During the third week of lecture we discussed the recitation of the Qur’an.  Even as a non-Arabic speaker, I still felt connected and moved by both the sounds and also the artistry of the reciter.  However, the more I listened, the more I felt like I wasn’t connecting deep enough.  This might be due to my inability to understand the language and having to detach myself in order to read a translation.  I started listening to different renditions of Al-Fatiha, which is the opening of the Qur’an and a commonly known passage.  Reading about recitation, themes arise such as Ijaz (the inimitability of the Qur’an as proof of its divine origin), the transcendence of the reciter and listener, as well as its beauty and affect on the human soul.

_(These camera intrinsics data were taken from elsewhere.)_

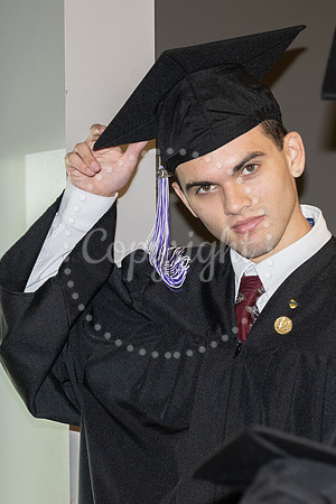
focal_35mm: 213
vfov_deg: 9.6
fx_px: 2985
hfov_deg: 6.4
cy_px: 347
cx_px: 13
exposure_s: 1/125
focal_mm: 103
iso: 1000
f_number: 5
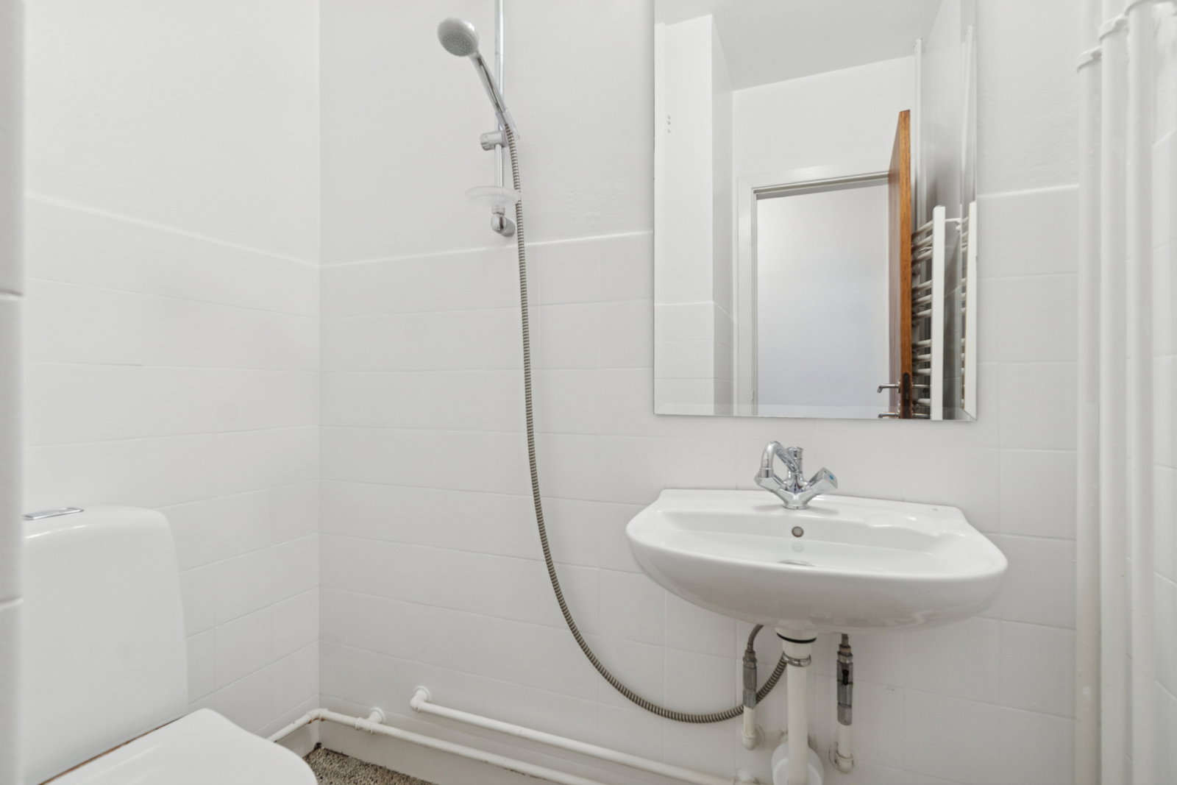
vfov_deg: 72.1
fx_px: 539
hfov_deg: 95.0
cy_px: 392
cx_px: 588
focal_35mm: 16
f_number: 8
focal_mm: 11
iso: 200
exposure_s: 1/5
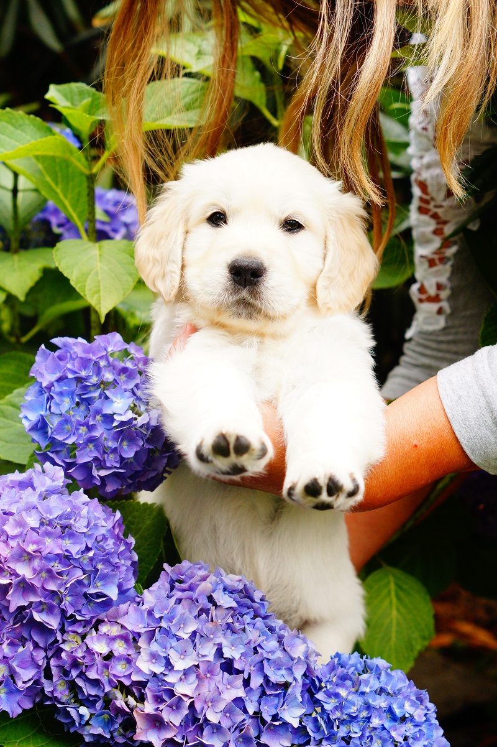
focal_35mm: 75
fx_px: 1554
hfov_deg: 18.2
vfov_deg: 27.0
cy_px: 374
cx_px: 248
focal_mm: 50
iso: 800
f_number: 3.5
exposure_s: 1/1000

Though slightly drastic, I slowed down a recitation of the Qur’an by Saad Al-Ghamdi, a famous Saudi Arabian reciter.  I slowed it down in order to get this transcendence quality.  As referenced in Al-Ghazali’s External Rules of Qur’an Recitation, the slow and distinct manner of reciting both assists non-Arabs in pondering as well as a more respectful and stronger than a speedy “babbling.”  I felt that this dramatic slowing of the reciting aids in understanding this miraculous interaction of human and the divine when the Qur’an was transmitted to Muhammad that was referenced by Nelson in The Sound of the Divine. The reason for the addition of the heartbeat was in reference to a particular phrase said in lecture that resonated with me: “[The Quran is] listened to with the ear and experienced in the heart.”  Recitation enables us access to the spiritual realm while we leave behind the material and physical world.